Collier promptly returned to Britain, where he had greater success with his subsequent endeavor, Elephant Boy (1937) for Alexander Korda's London Films. Korda had hours of film that had been shot in Burma, but no script! Just a director with his crew, shooting endless shots of elephants with a few pictures of a small boy. Collier suggested a way to make the footage cohere into a story and made a star out of the boy. After these two unorthodox starts to screenwriting, Collier was on his way to a new writing career.
He returned to Hollywood sporadically during the 1940's and 50's, but continued to write prolifically for film and television. His most notable contribution was the screenplay for the classic Bette Davis melodrama Deception (1946). He also penned original material for The African Queen (1951), which was not used in the final print. One of his short stories, The Chaser, had the distinction of being the only episode of Twilight Zone (1959) First Season, not written by either Rod Sterling, Charles Beaumont, or Richard Matheson. Other Collier stories were used effectively in Alfred Hitchcock Presents (1955) and Tales of the Unexpected (1979). His last major film work was, in tandem with Millard Kaufman, The War Lord (1965) — a medieval Technicolor romance starring Charlton Heston. For most of the decade, Collier labored on an adaptation of John Milton's Paradise Lost, which ended up in book form, but never made it onto the screen. Collier divided much of his remaining life traveling between England, France and the U.S.. He also lived for a while in Mexico.
He was married to silent film actress Shirly Palmer in 1936, but they later divorced.
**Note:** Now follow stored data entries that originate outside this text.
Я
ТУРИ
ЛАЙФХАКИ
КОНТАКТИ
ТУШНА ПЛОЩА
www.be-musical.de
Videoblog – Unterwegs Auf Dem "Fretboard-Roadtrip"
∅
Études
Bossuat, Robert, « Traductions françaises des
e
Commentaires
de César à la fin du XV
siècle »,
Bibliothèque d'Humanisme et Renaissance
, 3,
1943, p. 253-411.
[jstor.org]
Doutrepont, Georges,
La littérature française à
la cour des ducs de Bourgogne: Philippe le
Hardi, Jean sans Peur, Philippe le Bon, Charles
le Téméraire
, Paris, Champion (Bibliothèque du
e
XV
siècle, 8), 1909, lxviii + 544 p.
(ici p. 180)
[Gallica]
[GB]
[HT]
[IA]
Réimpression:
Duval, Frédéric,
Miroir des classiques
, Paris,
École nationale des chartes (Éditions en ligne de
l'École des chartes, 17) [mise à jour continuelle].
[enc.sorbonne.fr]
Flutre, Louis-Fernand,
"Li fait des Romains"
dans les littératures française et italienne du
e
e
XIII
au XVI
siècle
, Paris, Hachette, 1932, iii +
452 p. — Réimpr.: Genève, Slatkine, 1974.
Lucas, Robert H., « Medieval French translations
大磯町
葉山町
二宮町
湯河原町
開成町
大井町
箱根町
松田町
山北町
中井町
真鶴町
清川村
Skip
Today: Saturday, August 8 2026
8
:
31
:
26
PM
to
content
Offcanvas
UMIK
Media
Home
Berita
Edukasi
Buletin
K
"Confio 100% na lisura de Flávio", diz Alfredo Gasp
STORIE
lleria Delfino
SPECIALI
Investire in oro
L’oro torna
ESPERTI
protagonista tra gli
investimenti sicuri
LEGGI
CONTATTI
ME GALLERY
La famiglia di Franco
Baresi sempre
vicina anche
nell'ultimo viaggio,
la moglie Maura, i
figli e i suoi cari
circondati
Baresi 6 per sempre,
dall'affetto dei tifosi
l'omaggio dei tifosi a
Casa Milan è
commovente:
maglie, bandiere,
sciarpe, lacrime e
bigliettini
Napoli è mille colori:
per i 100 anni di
His second marriage in 1945 was to New York actress Beth Kay (Margaret Elizabeth Eke). They also divorced a decade later. His third wife was Harriet Hess Collier, who survived him; they had one son, John G. S. Collier, born in Nice, France on May 18, 1958.
Near the end of John Collier's life, he wrote, "I sometimes marvel that a third-rate writer like me has been able to palm himself off as a second-rate writer." John Collier died of a stroke on April 6, 1980, in Pacific Palisades, Los Angeles, California. As noted motion-picture writer and longtime friend Paul Jarrico observed in an April 13, 1980 memorial speech, "Collier wrote with infinite effort to create a style that seems effortless. By many, he is considered a writer's writer."